La provincia de Mendoza se prepara para atravesar una jornada dominical marcada por las características del invierno profundo, con condiciones atmosféricas que responden al patrón típico de la estación en la región del cuyo. El próximo domingo 14 de junio traerá consigo una combinación de elementos meteorológicos que definirá una jornada con predominancia de cielos sin nubes, vientos moderados y una amplitud térmica significativa entre las primeras horas y el mediodía.

Desde la perspectiva de quienes planifican actividades al aire libre o requieren información para sus desplazamientos diarios, el panorama meteorológico se presenta como relativamente favorable. La probabilidad de precipitaciones apenas alcanza el 4%, cifra que ubica a la jornada en la categoría de prácticamente sin riesgos de lluvia o nieve. Esta característica resulta especialmente relevante en Mendoza, donde el invierno suele traer variabilidad climática según la dinámica de los sistemas frontales que afecten al centro del país.

Amplitud térmica y sensación de frío

La temperatura constituye un aspecto central en la configuración del clima para esta fecha. Los valores esperados marcan una máxima de 13.9 grados centígrados, cifra que refleja el carácter invernal avanzado del mes de junio en el territorio mendocino. Durante las primeras horas de la mañana, el termómetro descenderá hacia mínimas de 2.1 grados, generando así una brecha térmica de aproximadamente 12 grados entre el punto más bajo y el más alto de la jornada. Esta amplitud típica del interior del país, lejos de la moderación que caracteriza a las regiones costeras, implica que los momentos previos al amanecer y posteriores al atardecer requerirán abrigo significativo, mientras que durante las horas centrales del día será posible una cierta actividad al aire libre sin excesivo equipamiento invernal.
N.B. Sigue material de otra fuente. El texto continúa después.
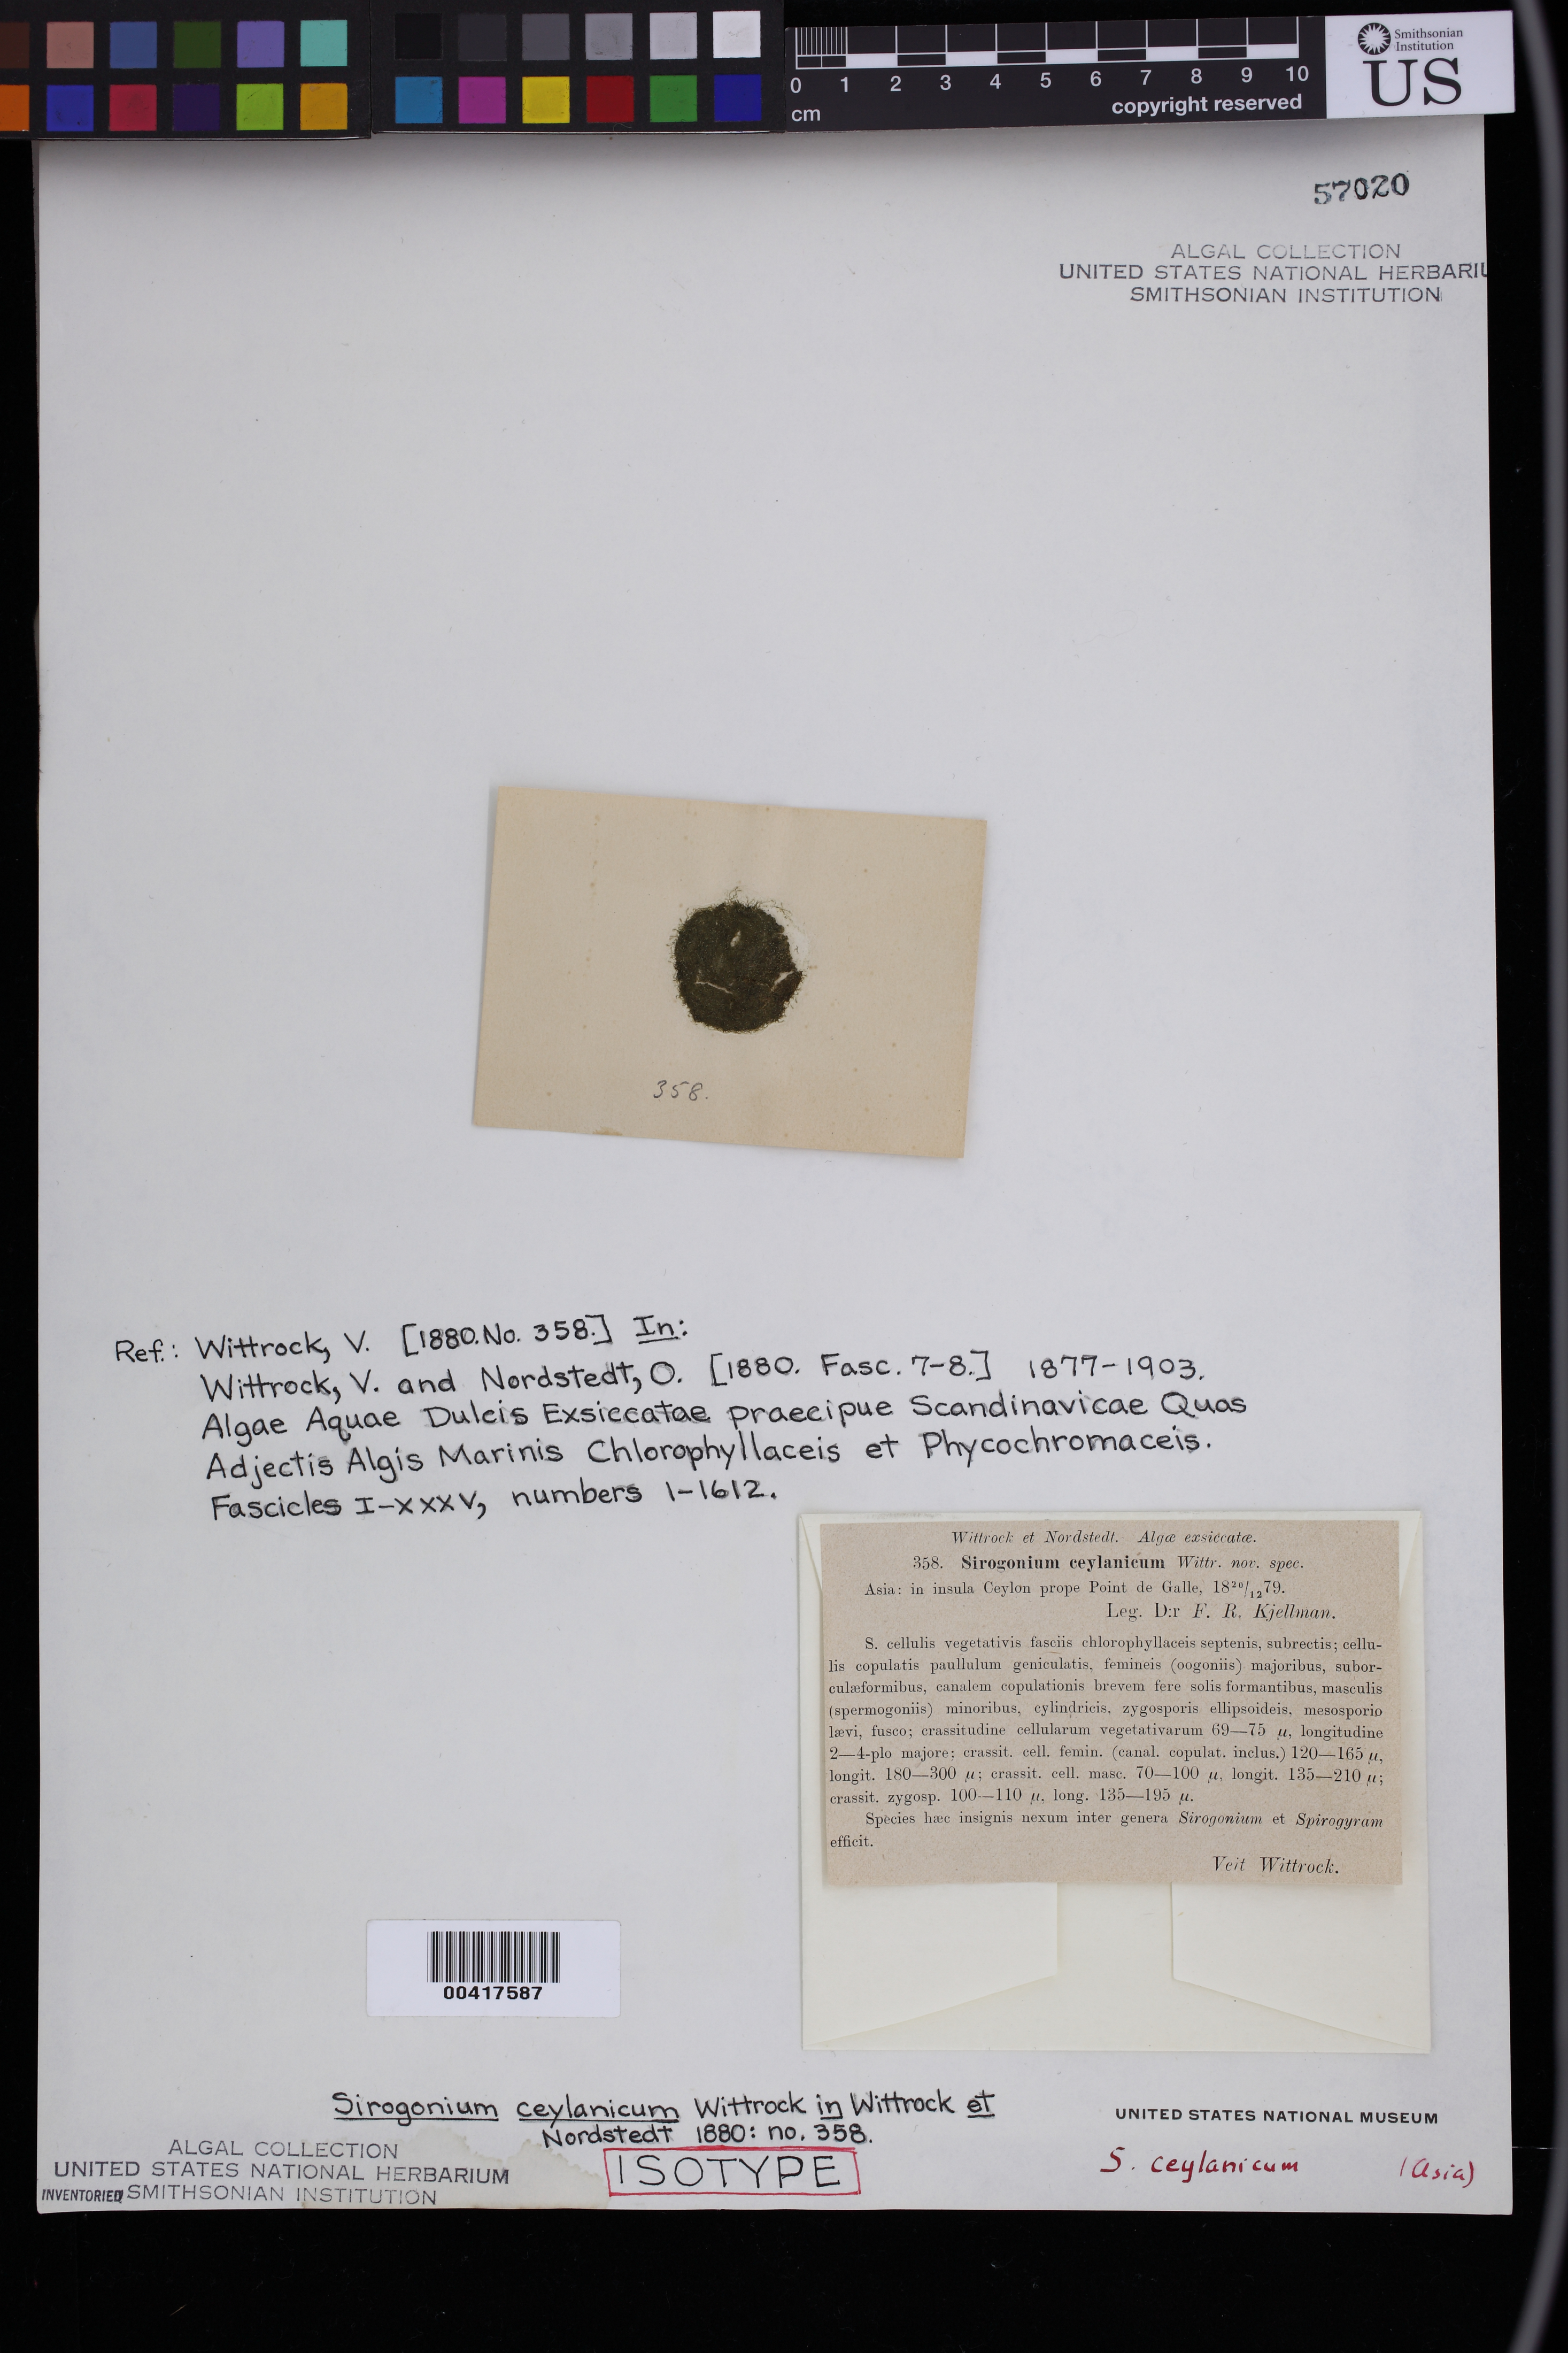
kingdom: Plantae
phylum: Charophyta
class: Zygnematophyceae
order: Zygnematales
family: Zygnemataceae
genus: Sirogonium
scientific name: Sirogonium ceylanicum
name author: Wittr. in Wittr. & Nordstedt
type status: Isotype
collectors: F. R. Kjellman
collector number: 358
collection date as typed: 20 Dec 1879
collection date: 1879-12-20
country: Sri Lanka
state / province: Southern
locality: Near Galle (Pointe de Galle)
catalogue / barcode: US 57020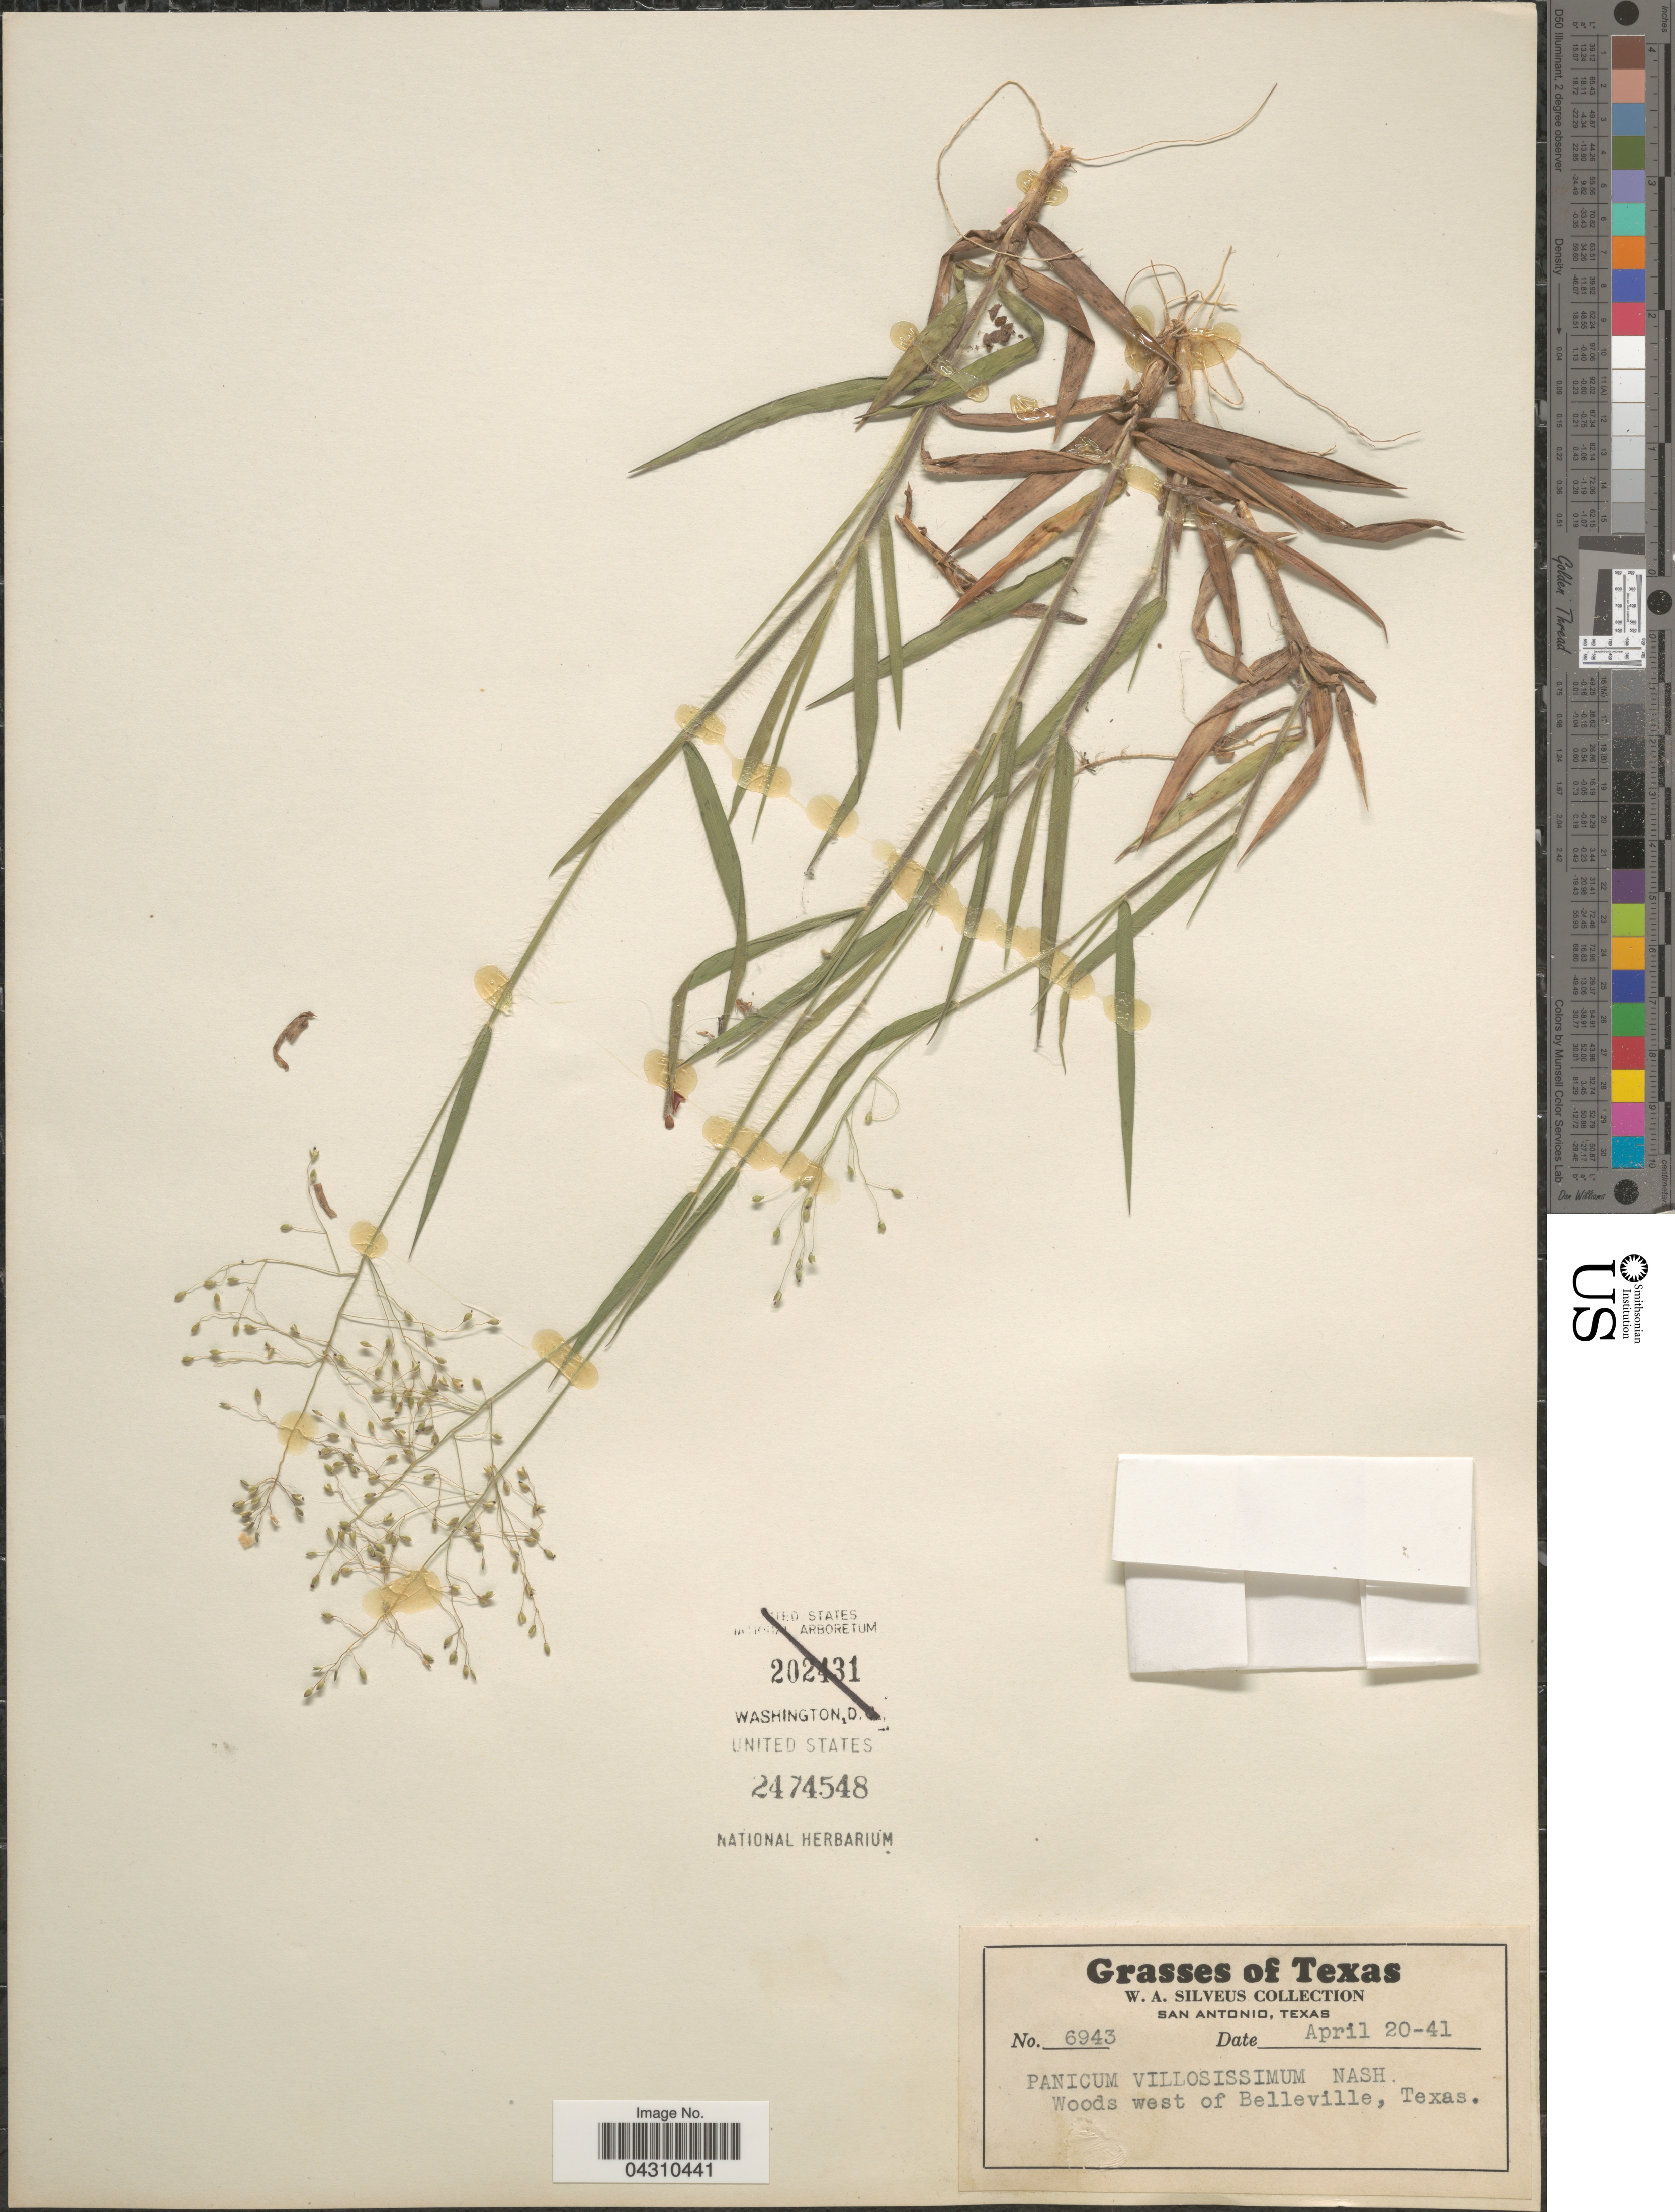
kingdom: Plantae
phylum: Tracheophyta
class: Liliopsida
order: Poales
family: Poaceae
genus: Dichanthelium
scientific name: Dichanthelium acuminatum var. acuminatum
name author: (Sw.) Gould & C.A. Clark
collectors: W. Silveus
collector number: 6943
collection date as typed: Transcribed d/m/y: 20/4/41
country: United States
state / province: Texas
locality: Woods west of Belleville.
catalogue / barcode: US 2474548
La sensación térmica que experimentarán los habitantes y visitantes de la región se verá potenciada por la acción del viento, elemento adicional en la ecuación climática dominical. Los vientos máximos alcanzarán 14.4 kilómetros por hora, velocidad moderada que, aunque no constituye una situación de alerta meteorológica, sí contribuirá a intensificar la percepción del frío en la piel. Este factor resulta particularmente relevante en zonas abiertas, sectores montañosos o espacios sin protección, donde la velocidad del aire amplifica el descenso de la temperatura aparente. En contextos de práctica deportiva o actividades prolongadas en exteriores, la combinación de baja temperatura y viento moderado exige consideraciones especiales respecto a la vestimenta y protección personal.

Humedad relativa y condiciones atmosféricas

El nivel de humedad relativa que caracterizará al domingo mantiene un valor de 60%, representativo de un ambiente medianamente seco, situación esperada en una región cuya geografía y orografía predisponen a una relativa aridez ambiental. Mendoza, ubicada en el piedemonte andino, se caracteriza históricamente por ser una de las zonas menos húmedas del país, rasgo que se intensifica durante el invierno cuando los sistemas de circulación atmosférica favorecen la prevalencia de aires secos provenientes del interior continental. Esta humedad moderada, lejos de representar un ambiente sofocante o generador de condensación excesiva, más bien contribuye a una sensación general de sequedad ambiental que incide sobre las vías respiratorias y la piel expuesta.

La condición general del cielo será soleada, aspecto que define sustancialmente la experiencia de la jornada más allá de la lectura de números en un termómetro. La ausencia de cobertura nubosa permitirá que la radiación solar alcance directamente la superficie terrestre durante todas las horas de luz, generando así ese contraste característica de los días invernales en el interior argentino: zonas expuestas al sol con temperaturas relativamente cómodas, mientras que las sombras proyectan un frío considerablemente más intenso. Este fenómeno, conocido técnicamente como amplificación del contraste térmico por radiación, es una de las marcas distintivas del clima de la región durante los meses fríos del año.

Considerando el conjunto de variables meteorológicas que confluyen en la jornada dominical, los escenarios posibles que se desprenden generan tanto facilitaciones como desafíos para distintos sectores de la población. Quienes planteen actividades recreativas o laborales en espacios abiertos podrán aprovechar la ausencia de precipitaciones y la claridad del cielo; sin embargo, deberán estar preparados para enfrentar temperaturas bajas, especialmente en horarios periféricos al mediodía. Para el sector agrícola y productivo, las condiciones de baja humedad y ausencia de lluvia mantienen el panorama de sequía característica del período invernal cuyana. En el plano de la salud pública, la combinación de frío, viento y baja humedad relativa incrementa los riesgos de afecciones respiratorias, particularmente en poblaciones vulnerables como niños pequeños y adultos mayores, por lo que se mantiene la recomendación permanente de consulta médica preventiva durante estos períodos.